I had a 2" carbide cutter for an old Millers Falls router, it was for my first profile machine in 1968, when I took it to a carbide sharping service for touch up, the owner asked me what I was using it for, when I said I had it in a 22,000 RPM router, he about flipped out.

This was one of the first computers I had seen in use, he punched in the RPM and diameter and said I was running a tip speed of 27,000 MPH. He said the next time you are going to use it, let me know cause I’ll go to the next county.

He feared the silver solder would fail and sling the tip like a piece of grenade shrapnel, oh, the innocence of the ignoranat

Holy $#@% ! Now you guys are scaring me! I think I’m over trying to use carbide… glad I reordered HSS this time. And yes, I do have the 3 cutter screws per blade, and yes, I have the retention/adjustment screw per blade.

Glad I’m letting a pro work on mine! See u this afternoon Pete.

Aloha Pete:

Is there a special part number that you use when ordering these blades from them as I need to order a couple of sets but was unsure as to what to ask for when calling them?
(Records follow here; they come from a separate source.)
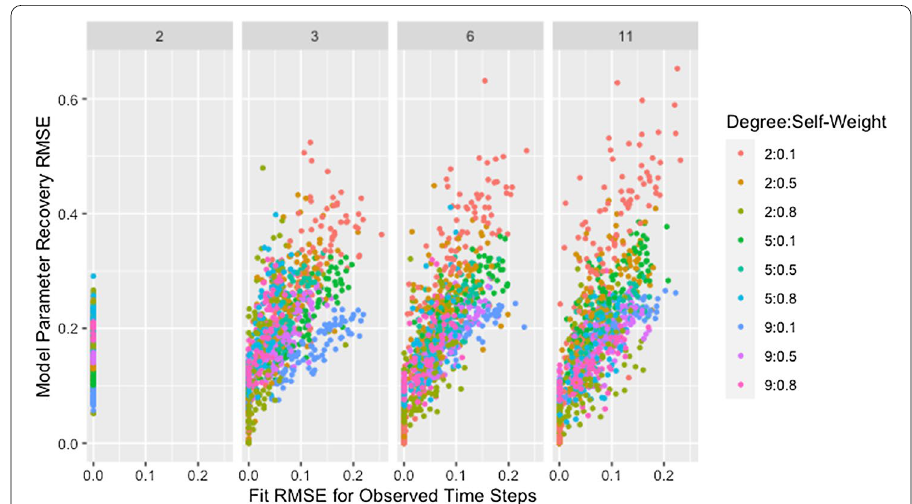
Fig. 11 RMSE for model parameter recovery by fit RMSE, degree, self-weight, and time steps. RMSE for known and predicted weights by RMSE for observed and predicted opinions on observed time steps, target degree, target self-weight, and number of time steps across panels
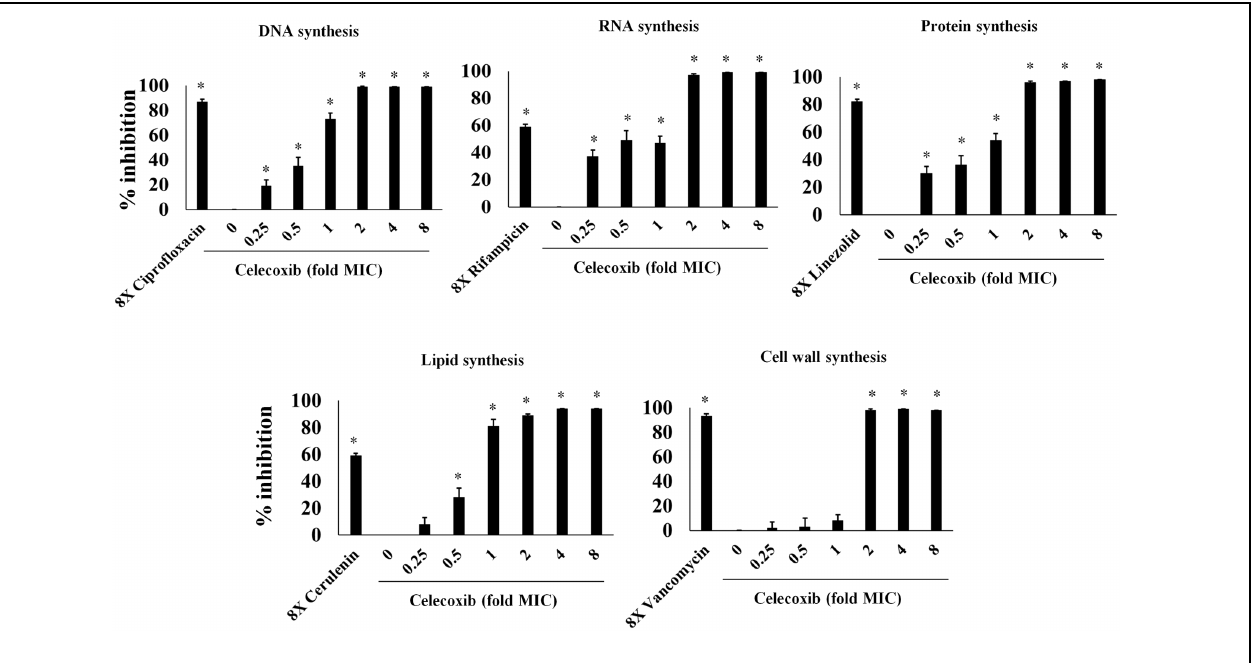
FIGURE 2 | Macromolecular synthesis assay in the presence of celecoxib and control antibiotics. Incorporation of radiolabeled precursors such as [3H] thymidine, [3H] uridine, [3H] leucine, [14C] N -acetylglucosamine and [3H] glycerol for DNA, RNA, protein, cell wall, and lipid synthesis, respectively, were quantified in S. aureus ATCC 29213. Based on the incorporation of radiolabeled precursors, percent of inhibition by celecoxib at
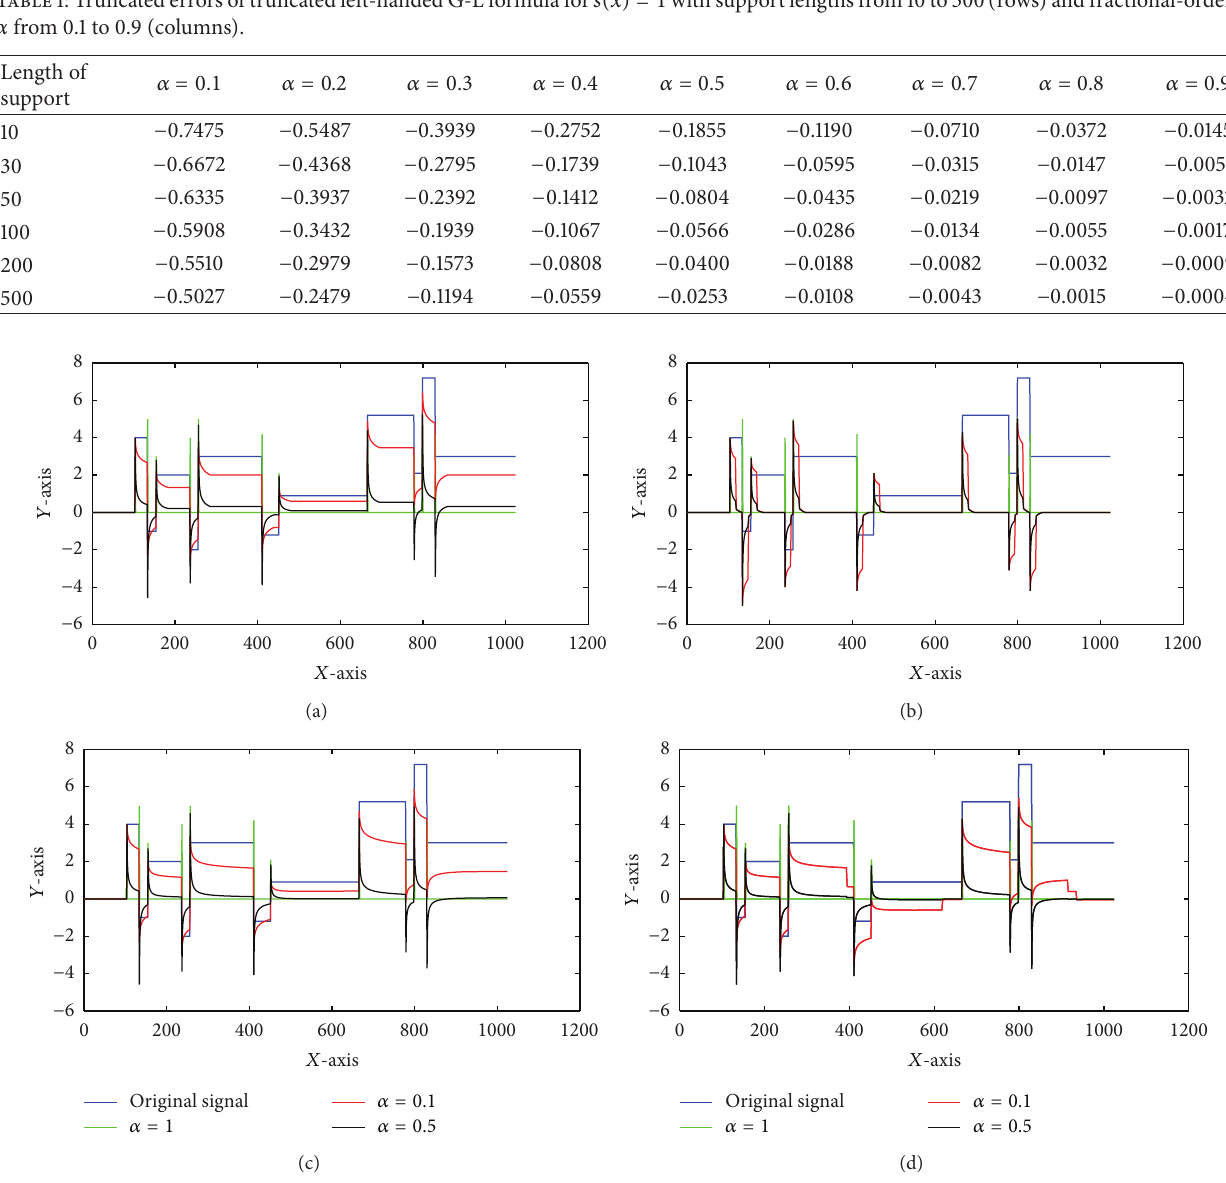
Figure 2: The original signal (blocks with 1024 samples, blue lines), its fractional derivatives of truncated G-L with different fractional orders ((a) and (c)), and its fractional derivatives of the new method with different fractional orders ((b) and (d)), where the support length of (a) and (b) is 30 and the support length of (c) and (d) is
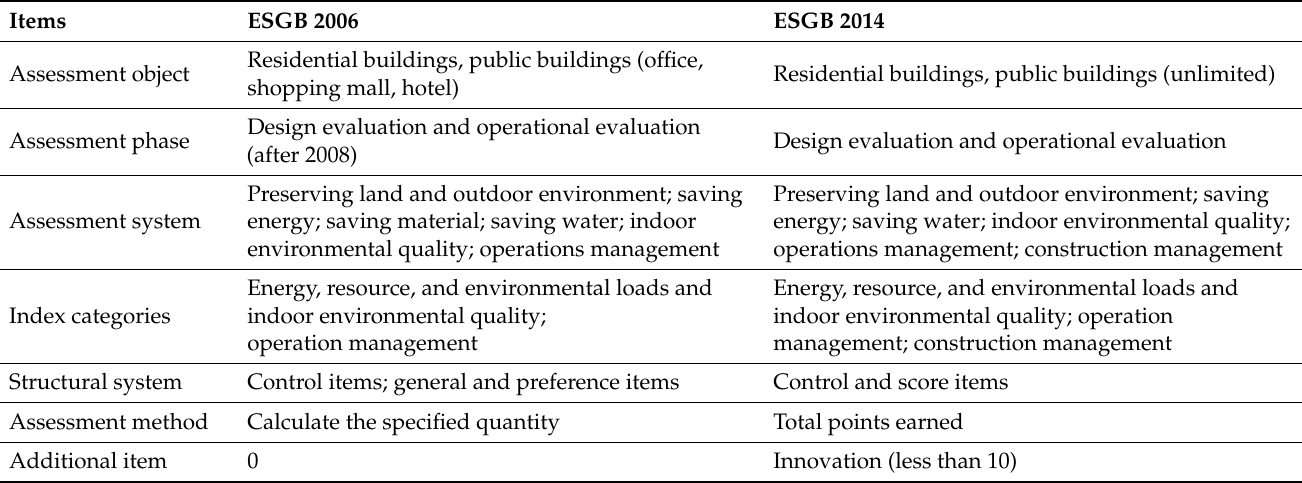
Table 3. Comparison between ESGB version 2006 and version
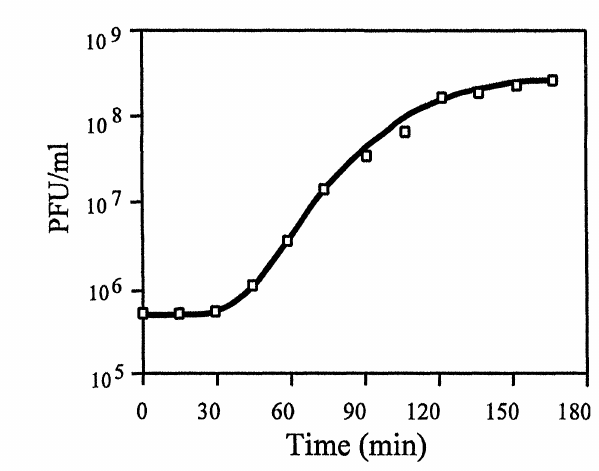
Fig. 2. One-step growth curve of vaginal Lactobacillus phage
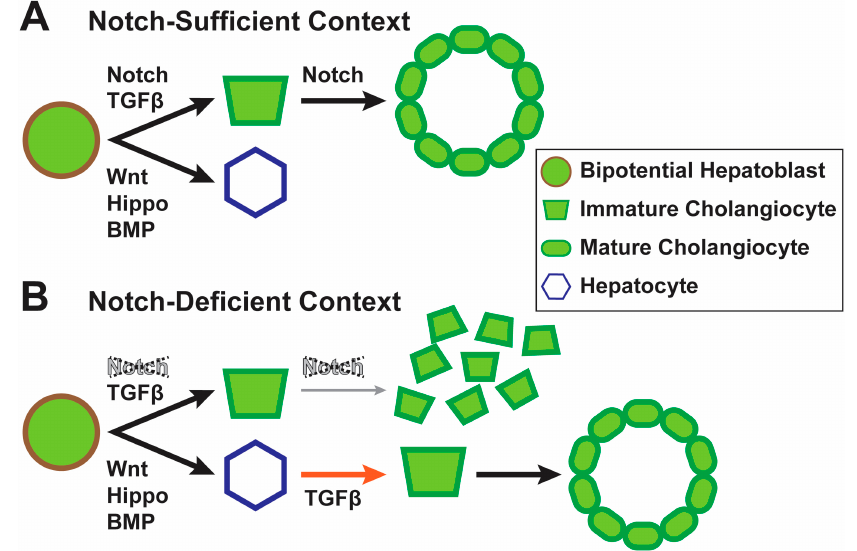
Figure 2. TGF β promotes hepatocyte to cholangiocyte transdifferentiation in livers with severe Notch deficiency. ( A ) In a Notch ‐ sufficient context, Notch and transforming growth factor beta (TGF β ) signaling help in specifying cholangiocytes and promoting the development of mature biliary structures. Wingless ‐ type MMTV integration site (WNT), Hippo and bone morphogenetic protein (BMP) signaling promote hepatocyte fate. ( B ) In a severe Notch ‐ deficient context, biliary morphogenesis is impaired and TGF β signaling promotes transdifferentiation of hepatocytes to cholangiocytes (the orange arrow) to form patent biliary structures [35].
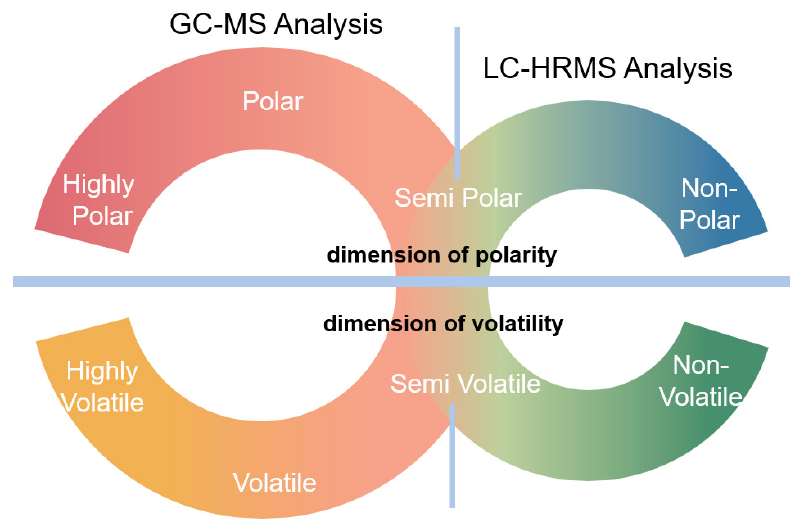
Figure 1. Chemical space which the NTA methods were developed to cover.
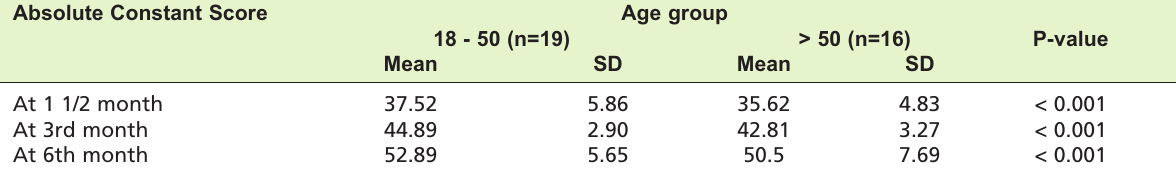
Absolute constant score vs age of Table VI:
Hi Robin, I’ve never seen any of the ANK blades until yesterday at Dave’s shop. I wasn’t impressed with these, and I think they aren’t as strong as the original Skil blades. The retaining slot is cut completely through the blade instead of just a shallow groove as the original, and they just seemed “rough” to me compare to the originals. Dave’s blade was almost bent like a pretzel after it became stuck in the drum and he tried to get it out. When I got home, I tried to bend an old Skil blade by beating on it with a big hammer. It broke rather than bend, so this tells me the ANK steel has problems or they’re not heat-treating it correctly. I ran out of my stock of Skil HSS blades a couple of years ago. I had the German ones too. I thought you have a type 4a or 5, which doesn’t use these blades but the kind like in current Bosch planers. I found some regular ones on e-bay from a tool company, but I would check if they’re originals or not: http://cgi.ebay.com/SKIL-100-REPLACEMENT-PLANER-BLADES-NEW-HIGH-SPEED-STEEL_W0QQitemZ350199614559QQcmdZViewItemQQptZLH_DefaultDomain_0?hash=item5189860c5f&_trksid=p3286.m20.l1116

Aloha Pete:

Yes! I do have a Type 5 with the thin carbide blades, but I also have a Skil with the German HSS blades, I was looking for a backup set for that planer. I also discovered those blades on eBay but I was leery of them because if you look closely at the photo you can see that the adjustment groove is cut all the way through the blade just as you described for the ANK blades so I’m not convinced they are the real thing. The ones I have are still in good condition so I guess I’m just going to have to look after them until I can discover a replacement set that is of good quality.

Any idea if one can find the Type 5 style blades anywhere?